Californians face uneven telecom customer service and difficulty resolving problems, Conran said. The regulations don’t single out wireless carriers, and such companies shouldn’t be exempt from requirements imposed on other service providers, he said. “They are not a sacred cow. They should not be treated any differently from any other part of the industry.” In addition to being blessed with new services, “consumers have also been lost in a sea of information, much of which has been useless,” he said. There’s a “loss of trust and faith” in the entire industry, Conran said. Speaking to a largely libertarian and business audience, he said regulations shouldn’t be rejected reflexively and this set was “minimal” in intrusiveness. He noted that SBC backed the Bill of Rights. “I expect it to become the rule of law in this state,” Conran said.
Cal.’s actions have national implications, Gifford said. Other states would like follow its lead, and Cal.’s sheer size makes it the de facto national standard, he said. He said Wood had failed to offer a rationale for the Bill of Rights; rather, it seemed to follow the logic: “We regulate telephones; this is a telephone; therefore, we have to regulate.”
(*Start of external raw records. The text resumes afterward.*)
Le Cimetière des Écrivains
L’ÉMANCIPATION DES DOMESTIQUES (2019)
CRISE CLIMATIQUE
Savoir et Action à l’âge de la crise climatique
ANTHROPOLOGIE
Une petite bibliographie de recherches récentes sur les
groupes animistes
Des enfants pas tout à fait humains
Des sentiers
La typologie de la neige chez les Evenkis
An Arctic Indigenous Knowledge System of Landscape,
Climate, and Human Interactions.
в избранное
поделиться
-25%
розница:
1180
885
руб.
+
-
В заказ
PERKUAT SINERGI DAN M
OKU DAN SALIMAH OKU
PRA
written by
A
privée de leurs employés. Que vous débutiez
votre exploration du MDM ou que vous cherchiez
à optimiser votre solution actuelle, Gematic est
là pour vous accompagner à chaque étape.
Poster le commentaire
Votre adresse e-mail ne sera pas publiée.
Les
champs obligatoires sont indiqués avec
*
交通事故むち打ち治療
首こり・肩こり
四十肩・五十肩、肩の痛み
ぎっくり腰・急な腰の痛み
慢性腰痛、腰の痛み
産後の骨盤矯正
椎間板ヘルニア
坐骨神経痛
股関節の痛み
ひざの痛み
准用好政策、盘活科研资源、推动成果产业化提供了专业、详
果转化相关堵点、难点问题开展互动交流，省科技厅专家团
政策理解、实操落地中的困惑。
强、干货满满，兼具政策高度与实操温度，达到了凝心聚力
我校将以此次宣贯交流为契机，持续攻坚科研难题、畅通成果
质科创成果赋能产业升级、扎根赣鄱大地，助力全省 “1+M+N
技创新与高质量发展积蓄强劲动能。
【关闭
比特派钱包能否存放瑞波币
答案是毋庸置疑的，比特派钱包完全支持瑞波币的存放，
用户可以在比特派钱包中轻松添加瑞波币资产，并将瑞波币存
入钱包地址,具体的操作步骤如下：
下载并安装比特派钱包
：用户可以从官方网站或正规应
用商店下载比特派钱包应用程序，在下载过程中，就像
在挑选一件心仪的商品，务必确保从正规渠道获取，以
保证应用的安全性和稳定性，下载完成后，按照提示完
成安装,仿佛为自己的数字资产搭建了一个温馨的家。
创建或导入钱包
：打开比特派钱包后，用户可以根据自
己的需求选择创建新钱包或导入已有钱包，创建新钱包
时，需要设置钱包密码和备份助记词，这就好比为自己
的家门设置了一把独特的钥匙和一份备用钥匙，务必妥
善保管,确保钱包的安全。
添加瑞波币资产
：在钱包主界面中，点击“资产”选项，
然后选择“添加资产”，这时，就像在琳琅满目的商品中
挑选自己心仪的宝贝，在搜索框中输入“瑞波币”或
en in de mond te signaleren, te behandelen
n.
Whatever problems consumers have are better left to a highly competitive market than to bureaucratic rules, Gifford said. Compliance with new rules would raise rates, he said. The fact that consumers aren’t saying they would voluntarily pay several extra dollars a month for a package of enhanced rates proves the Bill of Rights isn’t justified, he said. Gifford said that was consistent with consumers’ failure to read disclosures already available to them. Govt. rules can’t anticipate technology changes but they can allow big industry players to exploit them as barriers to competitors, he said. Besides, most abusive practices already are illegal, Gifford said.
Former PUC Pres. Mitchell Wilk and ex-chief of staff Carl Danner, both now with LECG litigation and policy consultants, decried potential abusive litigation from private rights of action in the Bill of Rights. “When the industry is harmed in an economic way, regardless of the intentions … consumers aren’t helped by that,” Wilk said.